(Collected data)
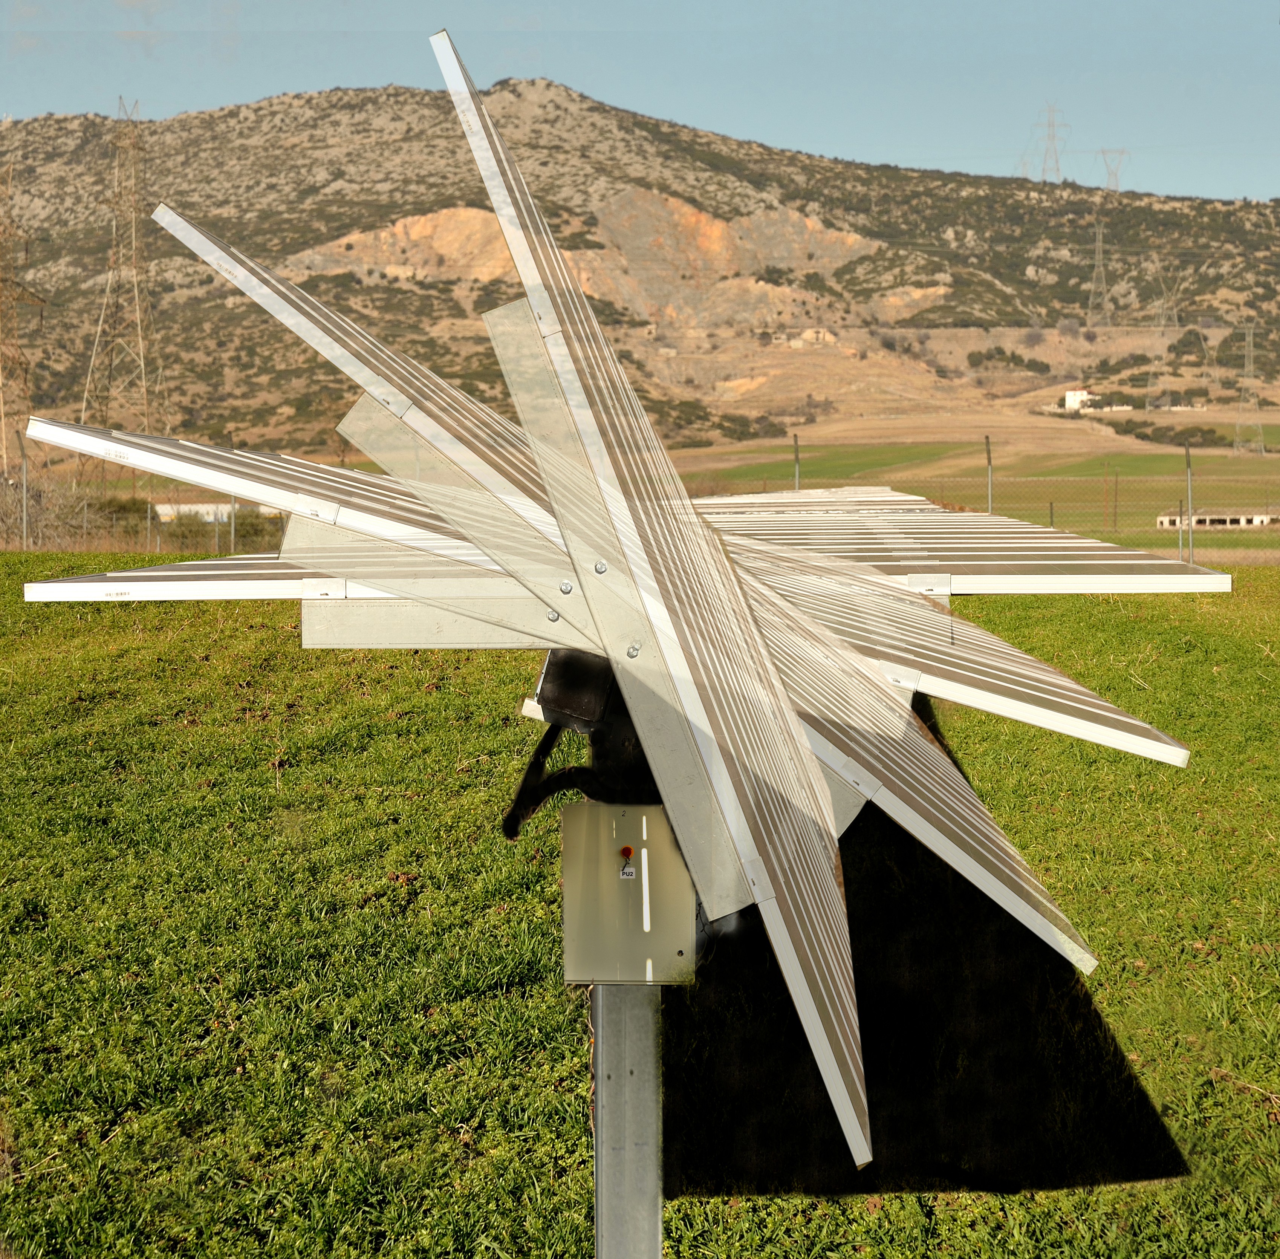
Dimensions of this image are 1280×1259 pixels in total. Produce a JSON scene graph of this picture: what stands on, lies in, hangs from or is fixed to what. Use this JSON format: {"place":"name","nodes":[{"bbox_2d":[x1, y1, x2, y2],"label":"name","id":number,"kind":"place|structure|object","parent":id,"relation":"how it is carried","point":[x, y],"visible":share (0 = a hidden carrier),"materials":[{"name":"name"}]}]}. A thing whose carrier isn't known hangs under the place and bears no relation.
{"place":"outdoors","nodes":[
{"label":"outdoors","id":0,"kind":"place"},
{"bbox_2d":[151,501,269,524],"label":"building","id":1,"kind":"structure","parent":0,"point":[187,507],"materials":[{"name":"white"}]},
{"bbox_2d":[0,575,1279,1258],"label":"lawn","id":2,"kind":"structure","parent":0,"point":[4,580],"materials":[{"name":"green plant"}]},
{"bbox_2d":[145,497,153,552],"label":"fence post","id":3,"kind":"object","parent":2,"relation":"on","point":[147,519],"visible":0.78,"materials":[{"name":"grey metal"}]},
{"bbox_2d":[591,981,665,1258],"label":"metal post","id":4,"kind":"object","parent":2,"relation":"on","point":[635,1028],"visible":0.61,"materials":[{"name":"metal"}]},
{"bbox_2d":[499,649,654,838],"label":"mount","id":5,"kind":"object","parent":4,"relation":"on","point":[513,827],"visible":0.54,"materials":[{"name":"black metal"}]},
{"bbox_2d":[3,31,1228,1185],"label":"solar panel","id":6,"kind":"object","parent":4,"relation":"on","point":[711,711],"visible":0.95,"materials":[{"name":"metal"}]},
{"bbox_2d":[556,802,698,984],"label":"electrical box","id":7,"kind":"object","parent":4,"relation":"attached to","point":[684,873],"visible":0.9,"materials":[{"name":"grey metal"}]},
{"bbox_2d":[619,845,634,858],"label":"red button","id":8,"kind":"object","parent":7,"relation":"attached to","point":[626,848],"visible":0.96,"materials":[{"name":"red plastic"}]},
{"bbox_2d":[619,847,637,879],"label":"switch","id":9,"kind":"object","parent":7,"relation":"attached to","point":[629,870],"visible":0.96,"materials":[{"name":"red plastic"}]},
{"bbox_2d":[0,0,1279,205],"label":"sky","id":10,"kind":"structure","parent":0,"point":[912,153],"materials":[{"name":"blue"}]},
{"bbox_2d":[0,81,1279,452],"label":"hill","id":11,"kind":"structure","parent":0,"point":[452,205],"materials":[{"name":"stone"}]},
{"bbox_2d":[0,164,45,469],"label":"transmission tower","id":12,"kind":"structure","parent":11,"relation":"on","point":[7,282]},
{"bbox_2d":[77,98,172,448],"label":"transmission tower","id":13,"kind":"structure","parent":11,"relation":"on","point":[141,358],"materials":[{"name":"metal"}]},
{"bbox_2d":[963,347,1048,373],"label":"shrub","id":14,"kind":"object","parent":11,"relation":"on","point":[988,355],"visible":0.89,"materials":[{"name":"green plant"}]},
{"bbox_2d":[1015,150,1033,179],"label":"transmission tower","id":15,"kind":"structure","parent":11,"relation":"on","point":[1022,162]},
{"bbox_2d":[1033,102,1069,183],"label":"transmission tower","id":16,"kind":"structure","parent":11,"relation":"on","point":[1052,126],"materials":[{"name":"metal"}]},
{"bbox_2d":[1084,220,1112,325],"label":"transmission tower","id":17,"kind":"structure","parent":11,"relation":"on","point":[1098,245],"materials":[{"name":"metal"}]},
{"bbox_2d":[1099,147,1127,191],"label":"transmission tower","id":18,"kind":"structure","parent":11,"relation":"on","point":[1117,184],"materials":[{"name":"metal"}]},
{"bbox_2d":[1140,347,1165,412],"label":"transmission tower","id":19,"kind":"structure","parent":11,"relation":"on","point":[1150,382],"materials":[{"name":"grey metal"}]},
{"bbox_2d":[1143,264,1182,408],"label":"transmission tower","id":20,"kind":"structure","parent":11,"relation":"on","point":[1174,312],"materials":[{"name":"grey metal"}]},
{"bbox_2d":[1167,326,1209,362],"label":"tree","id":21,"kind":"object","parent":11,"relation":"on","point":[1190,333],"visible":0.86,"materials":[{"name":"green plant"}]},
{"bbox_2d":[1197,325,1216,389],"label":"transmission tower","id":22,"kind":"structure","parent":11,"relation":"on","point":[1205,370],"materials":[{"name":"grey metal"}]},
{"bbox_2d":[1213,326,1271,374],"label":"tree","id":23,"kind":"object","parent":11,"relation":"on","point":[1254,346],"visible":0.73,"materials":[{"name":"green plant"}]},
{"bbox_2d":[1229,321,1267,454],"label":"transmission tower","id":24,"kind":"structure","parent":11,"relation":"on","point":[1244,379],"materials":[{"name":"metal"}]},
{"bbox_2d":[794,327,834,346],"label":"house","id":25,"kind":"structure","parent":0,"point":[821,336],"materials":[{"name":"beige stone"}]},
{"bbox_2d":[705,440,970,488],"label":"green field","id":26,"kind":"structure","parent":0,"point":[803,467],"materials":[{"name":"green plant"}]},
{"bbox_2d":[669,421,1279,550],"label":"field","id":27,"kind":"structure","parent":0,"point":[1272,464],"materials":[{"name":"green plant"}]},
{"bbox_2d":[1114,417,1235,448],"label":"shrub","id":28,"kind":"object","parent":27,"relation":"on","point":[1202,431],"visible":0.7,"materials":[{"name":"green plant"}]},
{"bbox_2d":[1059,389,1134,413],"label":"white building","id":29,"kind":"structure","parent":0,"point":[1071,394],"materials":[{"name":"white paint"}]},
{"bbox_2d":[1155,510,1279,529],"label":"building","id":30,"kind":"structure","parent":0,"point":[1223,519],"materials":[{"name":"white paint"}]},
{"label":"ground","id":31,"kind":"structure","parent":0},
{"bbox_2d":[19,443,30,549],"label":"fence post","id":32,"kind":"object","parent":31,"relation":"on","point":[25,495],"visible":0.8,"materials":[{"name":"grey metal"}]},
{"bbox_2d":[0,466,98,546],"label":"shrub","id":33,"kind":"object","parent":31,"relation":"on","point":[44,510],"visible":0.67,"materials":[{"name":"plant"}]},
{"bbox_2d":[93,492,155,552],"label":"shrub","id":34,"kind":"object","parent":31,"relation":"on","point":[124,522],"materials":[{"name":"green plant"}]},
{"bbox_2d":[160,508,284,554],"label":"shrub","id":35,"kind":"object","parent":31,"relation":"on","point":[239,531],"visible":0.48,"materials":[{"name":"green plant"}]},
{"bbox_2d":[229,490,237,553],"label":"fence post","id":36,"kind":"object","parent":31,"relation":"on","point":[233,540],"visible":0.56,"materials":[{"name":"metal"}]},
{"bbox_2d":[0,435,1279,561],"label":"wire fence","id":37,"kind":"object","parent":31,"relation":"on","point":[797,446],"visible":0.6,"materials":[{"name":"metal"}]},
{"bbox_2d":[792,430,801,491],"label":"fence post","id":38,"kind":"object","parent":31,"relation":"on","point":[797,477],"visible":0.43,"materials":[{"name":"metal"}]},
{"bbox_2d":[983,434,994,514],"label":"fence post","id":39,"kind":"object","parent":31,"relation":"on","point":[988,458],"visible":0.51,"materials":[{"name":"grey metal"}]},
{"bbox_2d":[1183,442,1194,561],"label":"fence post","id":40,"kind":"object","parent":31,"relation":"on","point":[1187,455],"visible":0.8,"materials":[{"name":"grey metal"}]}
]}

● What to do
The response should contain every record above exactly as written, and none of the pictures.

● Result of this task
Dimensions of this image are 1280×1259 pixels in total. Produce a JSON scene graph of this picture: what stands on, lies in, hangs from or is fixed to what. Use this JSON format: {"place":"name","nodes":[{"bbox_2d":[x1, y1, x2, y2],"label":"name","id":number,"kind":"place|structure|object","parent":id,"relation":"how it is carried","point":[x, y],"visible":share (0 = a hidden carrier),"materials":[{"name":"name"}]}]}. A thing whose carrier isn't known hangs under the place and bears no relation.
{"place":"outdoors","nodes":[
{"label":"outdoors","id":0,"kind":"place"},
{"bbox_2d":[151,501,269,524],"label":"building","id":1,"kind":"structure","parent":0,"point":[187,507],"materials":[{"name":"white"}]},
{"bbox_2d":[0,575,1279,1258],"label":"lawn","id":2,"kind":"structure","parent":0,"point":[4,580],"materials":[{"name":"green plant"}]},
{"bbox_2d":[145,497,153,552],"label":"fence post","id":3,"kind":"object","parent":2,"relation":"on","point":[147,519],"visible":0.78,"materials":[{"name":"grey metal"}]},
{"bbox_2d":[591,981,665,1258],"label":"metal post","id":4,"kind":"object","parent":2,"relation":"on","point":[635,1028],"visible":0.61,"materials":[{"name":"metal"}]},
{"bbox_2d":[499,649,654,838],"label":"mount","id":5,"kind":"object","parent":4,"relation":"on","point":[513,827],"visible":0.54,"materials":[{"name":"black metal"}]},
{"bbox_2d":[3,31,1228,1185],"label":"solar panel","id":6,"kind":"object","parent":4,"relation":"on","point":[711,711],"visible":0.95,"materials":[{"name":"metal"}]},
{"bbox_2d":[556,802,698,984],"label":"electrical box","id":7,"kind":"object","parent":4,"relation":"attached to","point":[684,873],"visible":0.9,"materials":[{"name":"grey metal"}]},
{"bbox_2d":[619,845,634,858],"label":"red button","id":8,"kind":"object","parent":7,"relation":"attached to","point":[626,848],"visible":0.96,"materials":[{"name":"red plastic"}]},
{"bbox_2d":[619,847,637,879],"label":"switch","id":9,"kind":"object","parent":7,"relation":"attached to","point":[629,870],"visible":0.96,"materials":[{"name":"red plastic"}]},
{"bbox_2d":[0,0,1279,205],"label":"sky","id":10,"kind":"structure","parent":0,"point":[912,153],"materials":[{"name":"blue"}]},
{"bbox_2d":[0,81,1279,452],"label":"hill","id":11,"kind":"structure","parent":0,"point":[452,205],"materials":[{"name":"stone"}]},
{"bbox_2d":[0,164,45,469],"label":"transmission tower","id":12,"kind":"structure","parent":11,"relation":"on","point":[7,282]},
{"bbox_2d":[77,98,172,448],"label":"transmission tower","id":13,"kind":"structure","parent":11,"relation":"on","point":[141,358],"materials":[{"name":"metal"}]},
{"bbox_2d":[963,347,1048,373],"label":"shrub","id":14,"kind":"object","parent":11,"relation":"on","point":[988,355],"visible":0.89,"materials":[{"name":"green plant"}]},
{"bbox_2d":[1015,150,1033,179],"label":"transmission tower","id":15,"kind":"structure","parent":11,"relation":"on","point":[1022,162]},
{"bbox_2d":[1033,102,1069,183],"label":"transmission tower","id":16,"kind":"structure","parent":11,"relation":"on","point":[1052,126],"materials":[{"name":"metal"}]},
{"bbox_2d":[1084,220,1112,325],"label":"transmission tower","id":17,"kind":"structure","parent":11,"relation":"on","point":[1098,245],"materials":[{"name":"metal"}]},
{"bbox_2d":[1099,147,1127,191],"label":"transmission tower","id":18,"kind":"structure","parent":11,"relation":"on","point":[1117,184],"materials":[{"name":"metal"}]},
{"bbox_2d":[1140,347,1165,412],"label":"transmission tower","id":19,"kind":"structure","parent":11,"relation":"on","point":[1150,382],"materials":[{"name":"grey metal"}]},
{"bbox_2d":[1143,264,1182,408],"label":"transmission tower","id":20,"kind":"structure","parent":11,"relation":"on","point":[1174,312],"materials":[{"name":"grey metal"}]},
{"bbox_2d":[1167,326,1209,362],"label":"tree","id":21,"kind":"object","parent":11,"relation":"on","point":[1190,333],"visible":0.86,"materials":[{"name":"green plant"}]},
{"bbox_2d":[1197,325,1216,389],"label":"transmission tower","id":22,"kind":"structure","parent":11,"relation":"on","point":[1205,370],"materials":[{"name":"grey metal"}]},
{"bbox_2d":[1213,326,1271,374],"label":"tree","id":23,"kind":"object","parent":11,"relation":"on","point":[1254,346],"visible":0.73,"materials":[{"name":"green plant"}]},
{"bbox_2d":[1229,321,1267,454],"label":"transmission tower","id":24,"kind":"structure","parent":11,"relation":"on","point":[1244,379],"materials":[{"name":"metal"}]},
{"bbox_2d":[794,327,834,346],"label":"house","id":25,"kind":"structure","parent":0,"point":[821,336],"materials":[{"name":"beige stone"}]},
{"bbox_2d":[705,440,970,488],"label":"green field","id":26,"kind":"structure","parent":0,"point":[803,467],"materials":[{"name":"green plant"}]},
{"bbox_2d":[669,421,1279,550],"label":"field","id":27,"kind":"structure","parent":0,"point":[1272,464],"materials":[{"name":"green plant"}]},
{"bbox_2d":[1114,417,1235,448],"label":"shrub","id":28,"kind":"object","parent":27,"relation":"on","point":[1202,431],"visible":0.7,"materials":[{"name":"green plant"}]},
{"bbox_2d":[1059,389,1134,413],"label":"white building","id":29,"kind":"structure","parent":0,"point":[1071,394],"materials":[{"name":"white paint"}]},
{"bbox_2d":[1155,510,1279,529],"label":"building","id":30,"kind":"structure","parent":0,"point":[1223,519],"materials":[{"name":"white paint"}]},
{"label":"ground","id":31,"kind":"structure","parent":0},
{"bbox_2d":[19,443,30,549],"label":"fence post","id":32,"kind":"object","parent":31,"relation":"on","point":[25,495],"visible":0.8,"materials":[{"name":"grey metal"}]},
{"bbox_2d":[0,466,98,546],"label":"shrub","id":33,"kind":"object","parent":31,"relation":"on","point":[44,510],"visible":0.67,"materials":[{"name":"plant"}]},
{"bbox_2d":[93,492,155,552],"label":"shrub","id":34,"kind":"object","parent":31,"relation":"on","point":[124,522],"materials":[{"name":"green plant"}]},
{"bbox_2d":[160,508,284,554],"label":"shrub","id":35,"kind":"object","parent":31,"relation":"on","point":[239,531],"visible":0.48,"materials":[{"name":"green plant"}]},
{"bbox_2d":[229,490,237,553],"label":"fence post","id":36,"kind":"object","parent":31,"relation":"on","point":[233,540],"visible":0.56,"materials":[{"name":"metal"}]},
{"bbox_2d":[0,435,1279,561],"label":"wire fence","id":37,"kind":"object","parent":31,"relation":"on","point":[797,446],"visible":0.6,"materials":[{"name":"metal"}]},
{"bbox_2d":[792,430,801,491],"label":"fence post","id":38,"kind":"object","parent":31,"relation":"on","point":[797,477],"visible":0.43,"materials":[{"name":"metal"}]},
{"bbox_2d":[983,434,994,514],"label":"fence post","id":39,"kind":"object","parent":31,"relation":"on","point":[988,458],"visible":0.51,"materials":[{"name":"grey metal"}]},
{"bbox_2d":[1183,442,1194,561],"label":"fence post","id":40,"kind":"object","parent":31,"relation":"on","point":[1187,455],"visible":0.8,"materials":[{"name":"grey metal"}]}
]}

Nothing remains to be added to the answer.